Treating patients with Boehringer Ingelheim's blood thinner Pradaxa instead of the old standby warfarin results in significantly higher per-patient costs and net costs per stroke avoided, according to a new study by pharmacy benefit manager Prime Therapeutics.

Pradaxa is used to reduce the risk of stroke and blood clots in certain heart patients. And one of the drug's benefits is that it does not require monthly blood tests to monitor its effectiveness, unlike warfarin. However, according to Prime's analysis, the reduction in regular lab tests doesn't outweigh the significantly higher costs of the drug.

The RE-LY study, which led to FDA approval of Pradaxa, showed the number needed to treat with the drug to prevent one stroke compared with warfarin was 137 patients. Prime found that treating 137 patients with Pradaxa instead of warfarin would result in additional medical and pharmacy costs of $279,617 to avoid one stroke at a cost of $26,407. Total net cost to avoid one stroke would be $253,210, based on the per-patient per-year costs.

"[Pradaxa] (dabigatran) is attractive to patients because of its convenience and potential clinical benefit, but its convenience comes at a high cost," said Patrick Gleason, director of clinical outcomes assessment at Prime, in a statement. "Even when we consider the savings from fewer blood tests, there is a substantial increase in cost to treat patients with dabigatran compared to warfarin to prevent one stroke. Health plans should weigh the benefits and added costs when making decisions about where dabigatran should be placed on a formulary."

The market for blood thinners--which could grow to $20 billion--is hot right now, with many entrants jockeying to become a warfarin alternative. While Pradaxa won the first-to-market prize in the U.S., other options are vying for approval. Bayer ($BAY) and Johnson & Johnson ($JNJ) are looking to hit a home run with Xarelto, and Pfizer ($PFE) and Bristol-Myers Squibb ($BMY) are waiting in the wings with Eliquis.

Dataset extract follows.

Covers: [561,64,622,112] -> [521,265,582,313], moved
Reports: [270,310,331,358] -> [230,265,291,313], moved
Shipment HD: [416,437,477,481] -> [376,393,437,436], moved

Although an FDA expert panel recently pummeled Xarelto at a committee meeting, the members voted 9-2 to recommend approval. For its part, Eliquis demonstrated that it was a strong contender, performing far beyond analysts' expectations in recently released study data. The drug was more effective at preventing strokes than warfarin was--and safer, too. Pradaxa doesn't have the superior-to-warfarin label that Eliquis could potentially gain--something that could give Pfizer and BMS an edge with their drug.